Cela fait 60 ans qu’il existe. 60 ans qu’il terrorise les Japonais. 60 ans qui figure au panthéon de la culture nippone. 60 ans que son nom résonne partout sur notre planète. Et 60 ans qu’il attendait un remake de grande ampleur digne de ce nom. Je veux bien sûr parler de Godzilla, le gros lézard qui revient nous voir en mai, dans un nouveau remake américain, qui s’annonce dantesque. Et pour cette occasion, je me lance le défi de voir tous les films dans lequel le Roi des Monstres apparaît. Soit une trentaine de long-métrages. Ne perdons donc pas de temps et commençons par le tout premier film ! Celui qui donna naissance à la légende qu’est aujourd’hui Godzilla ! Ou Gojira, en VO !
Les plus réticents peuvent encore se le demander : qu’y-a-t-il de si exceptionnel dans un film de monstre qui détruit tout ? Surtout que l’histoire ne semble pas aller plus loin que ce postulat. Celui d’un énorme dinosaure que notre présence dérange, l’incitant à tout détruire sur son passage. Que ce soit faire couler les malheureux bateaux de passage, écraser une maison comme si de rien n’était, démolir un immeuble comme un vulgaire château de cartes, enflammer tout un quartier… Tout en résistant aux tirs des avions de chasse et des tanks. En supportant un exceptionnel « coup de jus » qui ne fait que l’énerver encore plus. Bref, c’est juste un gros lézard qui fait boum boum en plein Tokyo, prêt à grignoter du train. Alors, oui, qu’y-a-t-il de génial dans un tel postulat ?

**Données fournies:**
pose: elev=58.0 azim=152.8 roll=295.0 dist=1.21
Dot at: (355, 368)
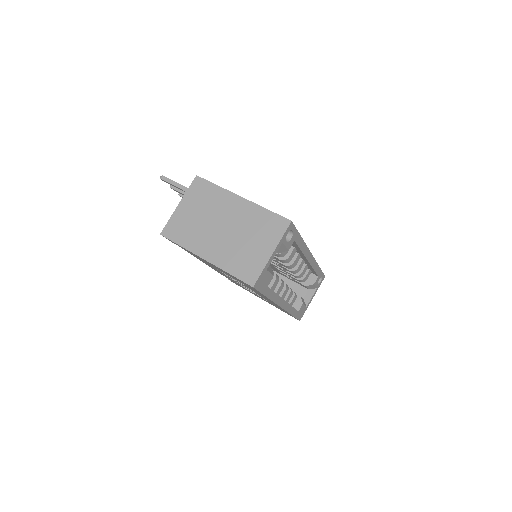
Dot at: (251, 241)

**Objectif annoncé:** Poursuivez le texte sur le premier film Godzilla après sa dernière phrase. Les lignes forment un matériau à part, indépendant du texte.

**Résultat final:**
Si Godzilla existe, c’est grâce à King Kong. Le long-métrage qui a lancé la mode des monstres géants, icônes du divertissement cinématographique de série B (bien que King Kong se trouve bien au-delà de tout ça). C’est parce que King Kong a été un vif succès à l’international que les Japonais ont voulu leur propre monstre. Leur créature qui soit digne d’être à leur image. Et c’est ça, l’excellente idée de Godzilla : que le monstre soit un produit 100% nippon !
Quand on regarder Godzilla premier du nom, nous sommes obligés de nous plonger dans le contexte historique du Japon. 1954. Année qui précède la fin de la guère ? Pour les Japonais, bien plus ! Année qui précède les désastres d’Hiroshima et de Nagasaki. Année durant laquelle les habitants vivent encore dans la peau que cela se reproduise un jour. Voilà ce que représente Godzilla : le danger nucléaire faisant son retour et causant les mêmes dégâts qu’en 1945.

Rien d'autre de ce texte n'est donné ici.